Enabling poor rural people
to overcome poverty



Communiqué nº: IFAD 03/01

Rome, le 16 janvier 2001 - Le Fonds international de développement agricole (FIDA) et la République du Sénégal ont signé aujourd’hui un accord de prêt à des conditions particulièrement favorables visant à financer la seconde phase du projet d’organisation et de gestion villageoises, opération d’un coût total de 21,5 millions de dollars due à l’initiative du FIDA. L’accord a été signé au siège du Fonds à Rome par le Président du FIDA, M. Fawzi Al Sultan et par S.E. M. Mama Balla Sy, Ambassadeur de la République du Sénégal en Italie.

Le prêt du FIDA s’élève à 13,7 millions de dollars et représente 64% du coût total du Programme. La contribution du gouvernement de la République du Sénégal sera d’environ 2,7 millions de dollars (12,5%) et les bénéficiaires du projet fourniront l’équivalent de 3,1 millions de dollars (14,5%). La Banque ouest-africaine de développement (BOAD) envisage de cofinancer la composante infrastructures villageoises à hauteur de 2,0 millions de dollars (10%).

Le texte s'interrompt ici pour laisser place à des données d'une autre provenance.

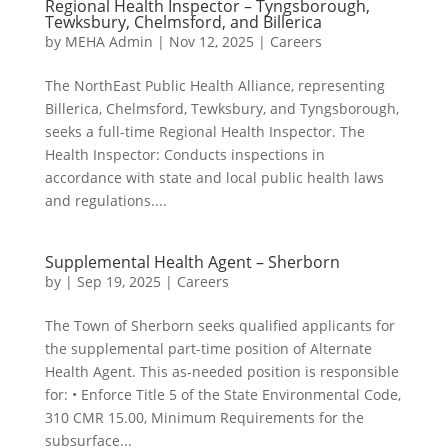
Regional Health Inspector – Tyngsborough,
Tewksbury, Chelmsford, and Billerica
by
MEHA Admin
|
Nov 12, 2025
|
Careers
The NorthEast Public Health Alliance, representing
Billerica, Chelmsford, Tewksbury, and Tyngsborough,
seeks a full-time Regional Health Inspector. The
Health Inspector: Conducts inspections in
accordance with state and local public health laws
and regulations....
Supplemental Health Agent – Sherborn
by
|
Sep 19, 2025
|
Careers
The Town of Sherborn seeks qualified applicants for
the supplemental part-time position of Alternate
Health Agent. This as-needed position is responsible
for: • Enforce Title 5 of the State Environmental Code,
310 CMR 15.00, Minimum Requirements for the
subsurface...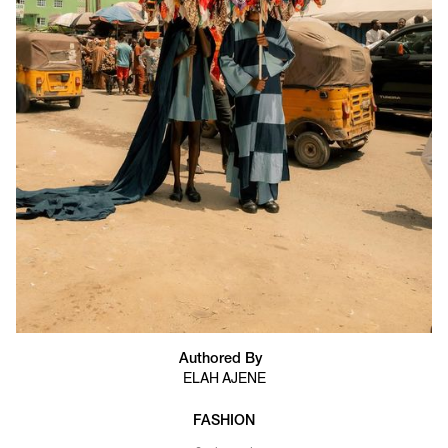
Authored By
ELAH AJENE
FASHION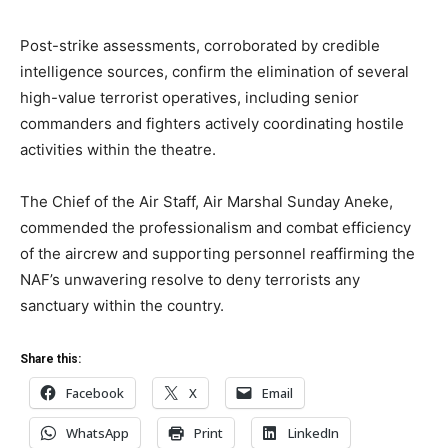
Post-strike assessments, corroborated by credible
intelligence sources, confirm the elimination of several
high-value terrorist operatives, including senior
commanders and fighters actively coordinating hostile
activities within the theatre.
The Chief of the Air Staff, Air Marshal Sunday Aneke,
commended the professionalism and combat efficiency
of the aircrew and supporting personnel reaffirming the
NAF’s unwavering resolve to deny terrorists any
sanctuary within the country.
Share this:
Facebook
X
Email
WhatsApp
Print
LinkedIn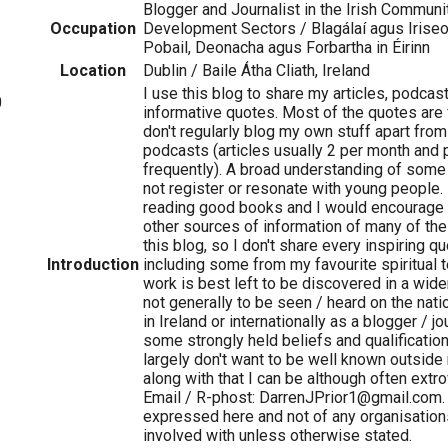
Blogger and Journalist in the Irish Communi
Occupation
Development Sectors / Blagálaí agus Iriseo
Pobail, Deonacha agus Forbartha in Éirinn
Location
Dublin / Baile Átha Cliath, Ireland
I use this blog to share my articles, podcas
0
informative quotes. Most of the quotes are 
don't regularly blog my own stuff apart from
podcasts (articles usually 2 per month and
frequently). A broad understanding of some 
not register or resonate with young people. I
reading good books and I would encourage 
other sources of information of many of th
this blog, so I don't share every inspiring 
Introduction
including some from my favourite spiritual t
work is best left to be discovered in a wide
not generally to be seen / heard on the nat
in Ireland or internationally as a blogger / jo
some strongly held beliefs and qualifications
largely don't want to be well known outside
along with that I can be although often extr
Email / R-phost: DarrenJPrior1@gmail.com
expressed here and not of any organisation
involved with unless otherwise stated.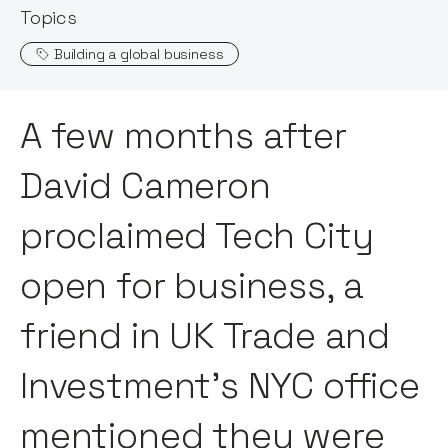
Topics
Building a global business
A few months after
David Cameron
proclaimed Tech City
open for business, a
friend in UK Trade and
Investment’s NYC office
mentioned they were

L’objectif général de la seconde phase du projet d'organisation et de gestion villageoises est d’améliorer de façon durable les revenus et les conditions de vie des populations rurales. Pour atteindre cet objectif, le projet fournira un appui aux organisations villageoises pour renforcer leurs capacités. Il encouragera des systèmes agricoles durables et des activités rémunératrices diversifiées par un soutien technique et une aide à la gestion, ainsi qu’en améliorant l’accès au marché et aux services financiers.

Le FIDA apportera son appui à environ 500 communautés villageoises du bassin arachidier sénégalais, couvrant les trois régions de Fatik, Koalack et Thiès. D'après les estimations officielles, 40 à 50% de la population rurale dans la zone du projet vit dans la pauvreté. Cependant, une autre tranche comprenant 30 à 40% de la population rurale de la même zone, tributaire des activités de culture sèche menées sur de petites exploitations dans des conditions climatiques et commerciales difficiles, pourrait également sombrer de manière permanente dans la pauvreté. Le groupe cible du projet comprendra donc 30 000 ménages de petits exploitants, soit une population totale de quelque 200 000 personnes. Des activités spécifiques de soutien seront destinées aux femmes et aux jeunes, les groupes les plus vulnérables au sein des communautés rurales.

Les interventions du FIDA au Sénégal visent d’une manière générale la réduction de la pauvreté et la protection de l’environnement. Deux autres projets nationaux en cours, financés par le FIDA, le projet des microentreprises rurales (PROMER) et le projet national pour l’infrastructure rurale (PNIR), réalisés dans la même région géographique, offriront des possibilités de complémentarité et de synergie. Le FIDA a acquis une profonde expérience du développement rural communautaire, où les bénéficiaires et leurs organisations locales sont considérés le moteur principal du processus de développement. Le renforcement des capacités locales est une composante déterminante pour l’efficacité de l’exécution et une garantie pour la durabilité des projets. Le FIDA aide également le Sénégal à élaborer son plan national d’action en matière de lutte contre la désertification, dans le cadre de la Convention des Nations Unies sur la lutte contre la Désertification dans les pays gravement touchés par la sécheresse et/ou la désertification.

À ce jour, le FIDA a financé 10 prêts à des conditions particulièrement favorables au Sénégal, ce qui représente un investissement total de 101,7 millions de dollars dans ce pays qui se place au quatrième rang parmi les bénéficiaires africains du Fonds.


IFAD is a specialised agency of the United Nations with the specific mandate of combating hunger and poverty in the most disadvantaged regions of the world. Since 1978 IFAD has financed 578 projects in 114 countries, allocating almost US$ 7 billion in the form of loans and grants. Through these projects, about 250 million rural people have had a chance to move out of poverty.

IFAD makes the greater part of its resources available to low-income countries on very favourable terms, with up to 40 years for repayment and including a grace period of up to ten years and a service charge of 0.75% per year.